* **指示 1**:
大気化学セッションの講演情報を2文にまとめよ。
* **指示 2**:
大気化学セッションの講演情報について、最後の行の後に続く部分を書き足せ。

* **ページ抜粋**:
------------

日本地球惑星科学連合2015年大会

講演情報

口頭発表

セッション記号 A (大気水圏科学) » A-AS 大気科学・気象学・大気環境

[A-AS21] 大気化学

2015年5月28日(木) 09:00 〜 10:45 201B (2F)

コンビーナ:*澤 庸介(気象研究所海洋・地球化学研究部)、竹川 暢之(首都大学東京 大学院理工学研究科)、金谷 有剛(独立行政法人海洋研究開発機構地球環境変動領域)、高橋 けんし(京都大学生存圏研究所)、谷本 浩志(国立環境研究所)、座長:須藤 健悟(名古屋大学大学院環境学研究科地球環境科学専攻)

10:15 〜 10:30

[AAS21-11] 日本縁辺海域における全硝酸沈着量の数値解析

*板橋 秀一1速水 洋1鵜野 伊津志2植松 光夫3 (1.電力中央研究所 環境科学研究所、2.九州大学 応用力学研究所、3.東京大学 大気海洋研究所)

------------

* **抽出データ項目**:
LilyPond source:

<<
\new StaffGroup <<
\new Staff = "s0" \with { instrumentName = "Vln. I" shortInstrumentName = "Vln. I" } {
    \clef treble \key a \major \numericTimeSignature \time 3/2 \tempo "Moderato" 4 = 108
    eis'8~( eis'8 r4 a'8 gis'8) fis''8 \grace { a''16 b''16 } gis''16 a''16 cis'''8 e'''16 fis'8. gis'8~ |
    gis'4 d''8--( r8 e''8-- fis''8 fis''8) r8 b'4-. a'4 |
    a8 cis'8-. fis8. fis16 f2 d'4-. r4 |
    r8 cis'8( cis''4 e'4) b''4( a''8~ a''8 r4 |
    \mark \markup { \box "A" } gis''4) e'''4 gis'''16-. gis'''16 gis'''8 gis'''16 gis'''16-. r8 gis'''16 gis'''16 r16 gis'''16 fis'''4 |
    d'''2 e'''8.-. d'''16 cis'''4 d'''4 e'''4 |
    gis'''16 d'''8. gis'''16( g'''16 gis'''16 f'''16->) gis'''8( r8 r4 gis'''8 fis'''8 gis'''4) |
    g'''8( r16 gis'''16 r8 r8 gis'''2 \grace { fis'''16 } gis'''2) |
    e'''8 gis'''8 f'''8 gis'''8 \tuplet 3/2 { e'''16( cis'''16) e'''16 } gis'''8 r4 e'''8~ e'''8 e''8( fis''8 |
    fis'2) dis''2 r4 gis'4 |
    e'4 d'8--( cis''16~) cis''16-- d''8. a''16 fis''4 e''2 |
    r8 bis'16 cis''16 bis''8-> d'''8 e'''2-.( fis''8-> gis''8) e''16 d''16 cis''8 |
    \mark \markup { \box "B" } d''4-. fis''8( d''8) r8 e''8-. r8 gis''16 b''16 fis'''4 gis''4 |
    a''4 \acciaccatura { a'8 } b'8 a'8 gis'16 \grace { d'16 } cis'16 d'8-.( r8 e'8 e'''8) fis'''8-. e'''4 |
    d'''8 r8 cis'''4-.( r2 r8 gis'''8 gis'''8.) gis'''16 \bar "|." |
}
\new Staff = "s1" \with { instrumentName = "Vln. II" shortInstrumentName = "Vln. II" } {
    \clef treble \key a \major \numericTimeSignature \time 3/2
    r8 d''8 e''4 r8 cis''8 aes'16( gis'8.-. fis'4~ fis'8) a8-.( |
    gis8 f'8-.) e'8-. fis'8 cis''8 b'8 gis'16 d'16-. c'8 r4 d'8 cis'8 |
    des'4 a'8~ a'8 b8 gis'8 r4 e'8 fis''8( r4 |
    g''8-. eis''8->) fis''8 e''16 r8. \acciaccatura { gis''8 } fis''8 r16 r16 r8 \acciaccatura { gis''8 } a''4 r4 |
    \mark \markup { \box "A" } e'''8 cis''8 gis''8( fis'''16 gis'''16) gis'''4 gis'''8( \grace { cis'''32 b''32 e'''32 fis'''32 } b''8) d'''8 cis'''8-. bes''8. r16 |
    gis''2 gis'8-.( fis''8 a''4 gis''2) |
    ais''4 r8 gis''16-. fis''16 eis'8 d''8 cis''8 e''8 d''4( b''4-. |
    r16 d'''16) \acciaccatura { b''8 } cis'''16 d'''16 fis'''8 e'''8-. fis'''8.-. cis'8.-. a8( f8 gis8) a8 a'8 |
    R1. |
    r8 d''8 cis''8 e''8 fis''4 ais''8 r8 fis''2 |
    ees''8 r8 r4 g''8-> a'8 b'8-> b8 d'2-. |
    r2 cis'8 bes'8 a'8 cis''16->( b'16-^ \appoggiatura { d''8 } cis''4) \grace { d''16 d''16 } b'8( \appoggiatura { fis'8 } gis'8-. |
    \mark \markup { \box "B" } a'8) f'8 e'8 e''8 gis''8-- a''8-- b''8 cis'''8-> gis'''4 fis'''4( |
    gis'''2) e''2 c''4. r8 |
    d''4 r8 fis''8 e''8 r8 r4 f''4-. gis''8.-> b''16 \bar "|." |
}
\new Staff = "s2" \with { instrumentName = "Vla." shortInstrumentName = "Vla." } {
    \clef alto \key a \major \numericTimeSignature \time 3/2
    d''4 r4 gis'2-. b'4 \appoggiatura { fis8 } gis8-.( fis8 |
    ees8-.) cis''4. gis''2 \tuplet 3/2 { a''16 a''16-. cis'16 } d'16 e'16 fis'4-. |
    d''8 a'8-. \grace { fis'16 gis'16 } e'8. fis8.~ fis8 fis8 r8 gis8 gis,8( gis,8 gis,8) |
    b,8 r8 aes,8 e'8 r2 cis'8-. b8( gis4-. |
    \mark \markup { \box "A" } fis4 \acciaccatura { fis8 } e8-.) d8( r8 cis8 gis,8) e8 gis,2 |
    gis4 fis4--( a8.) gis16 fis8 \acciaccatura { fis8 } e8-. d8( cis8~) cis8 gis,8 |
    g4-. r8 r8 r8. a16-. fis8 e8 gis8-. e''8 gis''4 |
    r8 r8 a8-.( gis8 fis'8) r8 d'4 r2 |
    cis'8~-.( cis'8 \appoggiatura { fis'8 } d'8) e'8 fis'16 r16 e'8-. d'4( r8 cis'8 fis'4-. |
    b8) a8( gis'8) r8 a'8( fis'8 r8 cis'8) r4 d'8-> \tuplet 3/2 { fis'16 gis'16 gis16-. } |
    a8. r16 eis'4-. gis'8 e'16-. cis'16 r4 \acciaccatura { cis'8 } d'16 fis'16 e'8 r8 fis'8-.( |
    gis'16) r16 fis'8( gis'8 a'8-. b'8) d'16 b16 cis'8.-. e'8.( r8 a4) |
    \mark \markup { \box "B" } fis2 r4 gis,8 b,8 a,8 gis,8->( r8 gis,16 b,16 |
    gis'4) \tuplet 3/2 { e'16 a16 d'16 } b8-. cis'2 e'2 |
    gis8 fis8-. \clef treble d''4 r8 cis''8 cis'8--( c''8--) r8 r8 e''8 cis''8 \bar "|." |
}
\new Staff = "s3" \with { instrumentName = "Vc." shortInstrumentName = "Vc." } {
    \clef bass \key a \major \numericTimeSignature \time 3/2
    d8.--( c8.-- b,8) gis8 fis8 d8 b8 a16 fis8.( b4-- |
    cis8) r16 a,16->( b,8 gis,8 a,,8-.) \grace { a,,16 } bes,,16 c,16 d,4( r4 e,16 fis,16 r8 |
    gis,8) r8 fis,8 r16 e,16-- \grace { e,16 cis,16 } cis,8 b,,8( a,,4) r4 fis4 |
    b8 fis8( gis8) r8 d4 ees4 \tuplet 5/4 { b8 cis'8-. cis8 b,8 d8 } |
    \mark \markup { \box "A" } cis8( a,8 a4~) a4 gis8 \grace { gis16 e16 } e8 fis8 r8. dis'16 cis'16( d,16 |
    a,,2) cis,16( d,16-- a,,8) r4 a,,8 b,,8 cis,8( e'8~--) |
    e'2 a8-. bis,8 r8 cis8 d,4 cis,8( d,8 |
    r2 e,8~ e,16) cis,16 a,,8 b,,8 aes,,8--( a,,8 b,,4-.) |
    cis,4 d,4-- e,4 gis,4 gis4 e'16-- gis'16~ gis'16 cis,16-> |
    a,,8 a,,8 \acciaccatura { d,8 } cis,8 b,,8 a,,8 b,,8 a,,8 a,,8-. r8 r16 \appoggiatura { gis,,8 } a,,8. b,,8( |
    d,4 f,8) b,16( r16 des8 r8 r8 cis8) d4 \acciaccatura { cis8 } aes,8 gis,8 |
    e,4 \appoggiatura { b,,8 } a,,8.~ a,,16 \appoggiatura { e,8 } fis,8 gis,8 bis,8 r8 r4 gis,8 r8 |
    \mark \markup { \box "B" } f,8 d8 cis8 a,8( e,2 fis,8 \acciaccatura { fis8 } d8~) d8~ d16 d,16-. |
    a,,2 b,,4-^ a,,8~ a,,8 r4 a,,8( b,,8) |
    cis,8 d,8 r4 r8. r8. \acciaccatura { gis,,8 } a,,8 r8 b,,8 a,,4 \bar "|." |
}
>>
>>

------------

* **出力 1**:
日本地球惑星科学連合2015年大会のセッションA-AS21「大気化学」は、2015年5月28日(木)09:00〜10:45に201B(2F)で口頭発表として開かれ、座長は名古屋大学大学院環境学研究科地球環境科学専攻の須藤 健悟である。その中の10:15〜10:30には、板橋 秀一、速水 洋、鵜野 伊津志、植松 光夫による講演AAS21-11「日本縁辺海域における全硝酸沈着量の数値解析」が組まれている。

* **出力 2**:
キーワード:日本縁辺海域, 粒子態硝酸, ガス態硝酸, 沈着量, 化学輸送モデル

経済発展の目覚ましい中国では,人為起源の窒素酸化物(NOx)の排出量が2000年から2010年で2倍以上増加している.NOxから生成する粒子態およびガス態の硝酸(以下,合わせて全硝酸)は,長距離輸送される過程において海洋へと沈着し,海洋生態系にも大きな影響を与えうることが指摘されている.本研究では,大気汚染物質の動態を詳細に記述できる領域化学輸送モデルを用いて,日本縁辺海域における大気から海洋への全硝酸沈着量を解析した.解析期間として,2000年代はじめの2002-2004年の3年間を対象とした.東アジア酸性雨モニタリングネットワークによる地上観測データの大気中濃度や湿性沈着量と比較して,化学輸送モデルは良好な再現性を有していた.東シナ海においては,3年間平均の全硝酸沈着量は252 Gg-N/yearであった.沈着過程別には,乾性沈着が約6割,湿性沈着が約4割を占めていた.また,微小粒子硝酸塩が22%,粗大粒子硝酸塩が50%,ガス態硝酸が28%の内訳であった.中国の人為起源NOx排出量は5377 Gg-N/yearであり,東シナ海には全硝酸としてこのうち4.7%が沈着していることに相当していた.さらには,中国の陸上での全硝酸沈着量が2039 Gg-N/yearであることまで勘案すれば,東シナ海における全硝酸沈着量は中国の人為起源NOx排出量の7.5%に相当していたこととなる.本発表では,日本海や黄海,および外洋の太平洋における全硝酸沈着量の数値解析結果,さらにそれらの中国の排出量との対応について発表を行う予定である.